Neo-Nazi Arrested for Killing Three, Wounding a Fourth in Washington State
A neo-Nazi skinhead who faced the prospect of returning to prison was arrested Saturday in southwestern Washington state, a day after three people were found murdered at a home where a Confederate flag flew over the crime scene.
Brent Ward Luyster, 35, a former Vancouver, Wash., man with a lengthy criminal record and neo-Nazi tattoos covering much of his body, was arrested without incident after an intensive 18-hour manhunt involving multiple law enforcement agencies in the Pacific Northwest.
He was identified as the suspect after a fourth shooting victim -- a woman shot in the face and bleeding – somehow managed to escape the shooting scene late Friday at a residence at 4006 N.W. 417th St. in Woodland, north of Vancouver, Wash. She remains hospitalized. Authorities haven’t disclosed her condition.
Police said three bodies were found at the rural residence where neighbors reported hearing rapid-fire gunshots shortly after 10 p.m. Friday, according to media reports.
After police SWAT teams determined the suspect was no longer at the crime scene, authorities used social media and media outlets to spread the word about the fugitive, described as armed and extremely dangerous.
“We are very pleased that Mr. Luyster was taken into custody without incident, without apparently harming anyone while we were looking for him,” Clark County Sheriff’s Sgt. Fred Neiman told the Vancouver Columbian newspaper.
“We were fearful that, given what we know of him, it might have been a different story,” the sheriff’s spokesman said.
Luyster was scheduled to stand trial Monday in Cowlitz County, Wash., on charges of pistol-whipping his ex-girlfriend at his home in Longview, Wash., on May 16.
If convicted of assault, harassment and illegal firearm possession, it’s most likely Luyster would have been returned to the Washington State Penitentiary where records show he served time more than a decade ago. His first brush with the law occurred when he was a 7-year-old child, the Columbian reported.
He has prior convictions for a drive-by shooting, taking a motor vehicle without permission, assault, rioting while armed, malicious harassment, malicious mischief, theft and other crimes.

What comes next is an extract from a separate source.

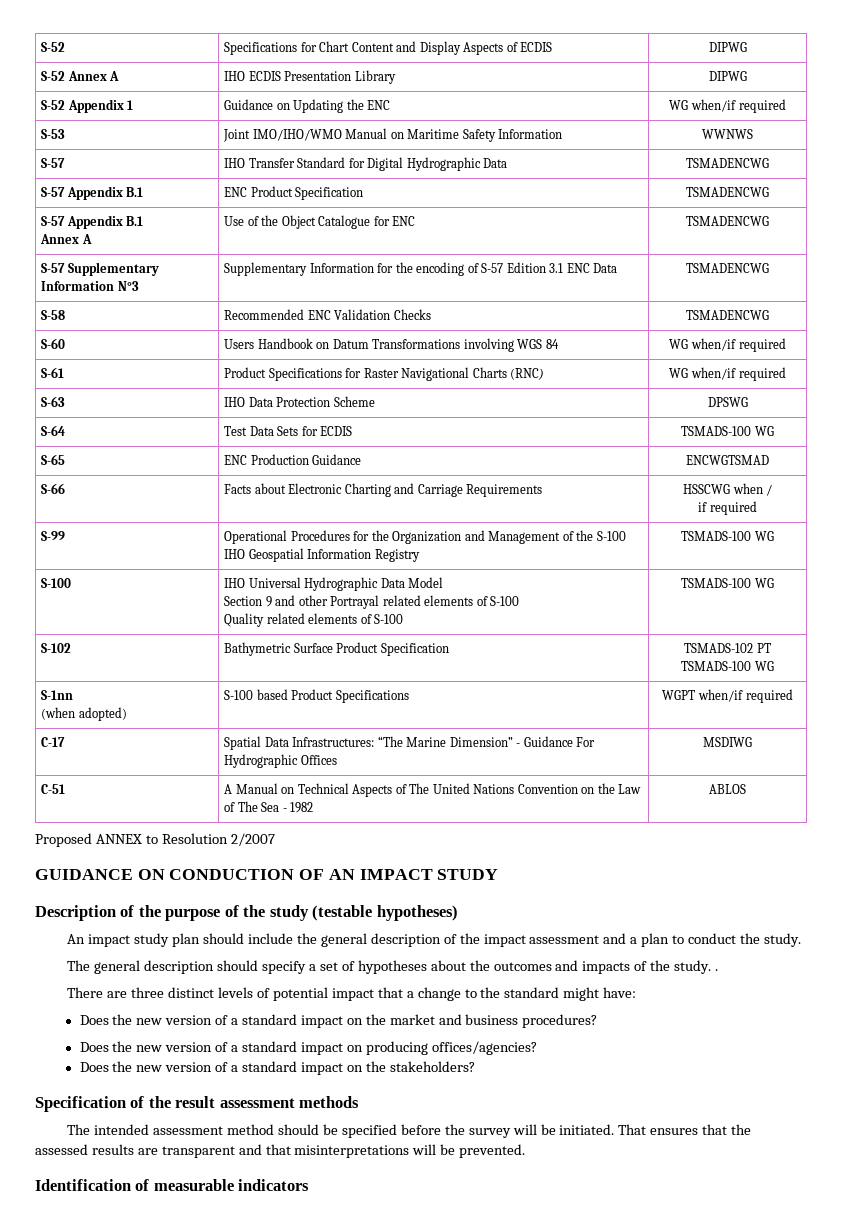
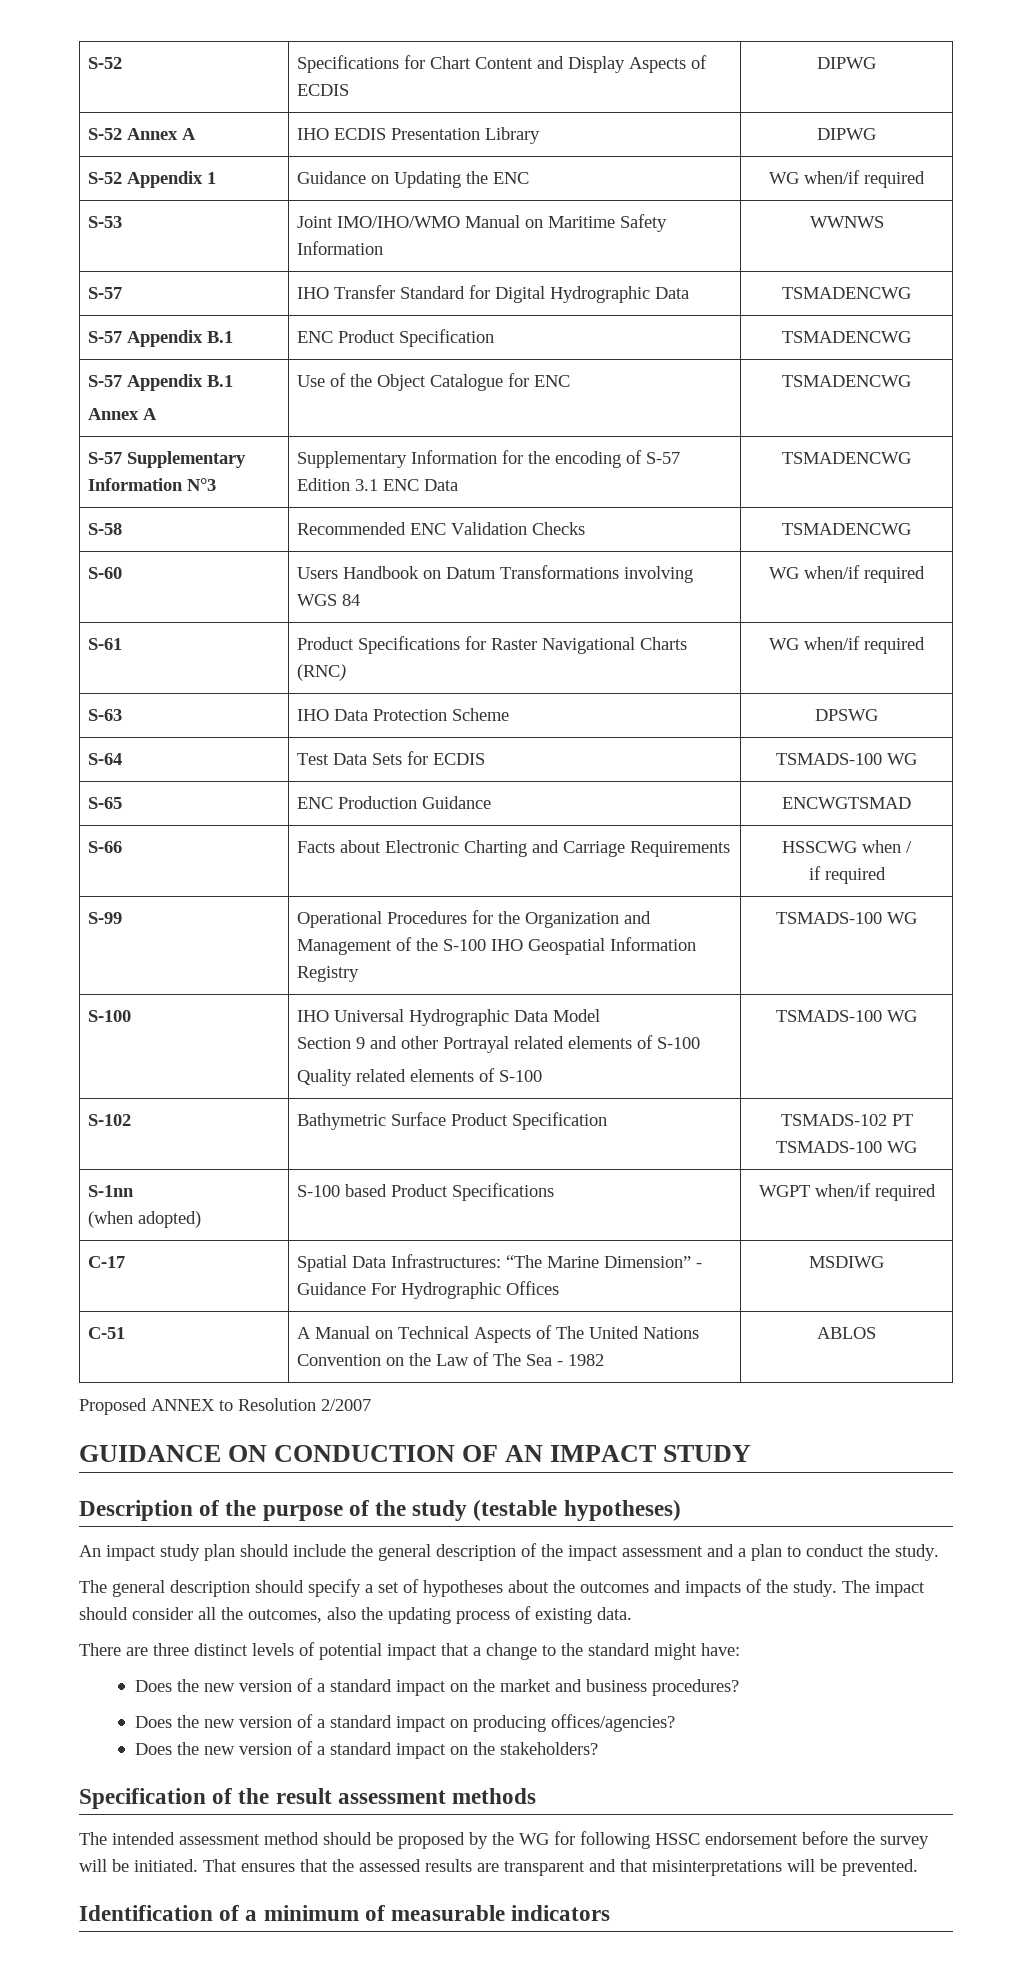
[715,969,719,971] . -> [842,1580,925,1597] [79,1606,632,1624] The impact should consider all the outcomes, also the updating process of existing data.
[341,1124,397,1138] specified -> [398,1831,798,1849] proposed by the WG for following HSSC endorsement
(150, 1185) none -> [245,1905,385,1921] a minimum of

Luyster pleaded guilty to the rioting charge in October 2014 and received 90 days in jail after he was accused of making “racially motivated threats” at a Vancouver, Wash., tavern in March 2013, the Oregonian reported. He allegedly threatened to kill an interracial couple at the tavern and threatened a black man with a pistol outside the bar.
The triple homicide occurred in Clark County, in the southwestern corner of Washington state, across the Columbia River, north of Portland, Ore. Luyster did not live at the property where the bodies were discovered, but knew all the victims, the Oregonian reported.
“A confederate flag flew from a barn structure on the tree-shrouded Woodland property,” the newspaper reported.
The Columbian newspaper in Vancouver, Wash., reported that the victims were two men and a woman, but didn’t provide names.
The incident was reported about 10:30 p.m. Friday when the woman with a gunshot wound to the face drove more than two miles to a convenience store to seek help, identifying Luyster as the suspect.
He was taken into custody at 4:15 p.m Saturday on the Ocean Beach Highway west of Longview by the Cowlitz County Sheriff’s Office and the Washington State Patrol, the Columbian reported.
Photographs of the suspect show he has three large Nazi swastikas on his back along with “Rahowa,” a white supremacist and neo-Nazi reference to racial holy war. The word “Skinhead” is tattooed across his stomach. He also has two rather elaborate head-profile tattoos, one of which appears to be Adolf Hitler.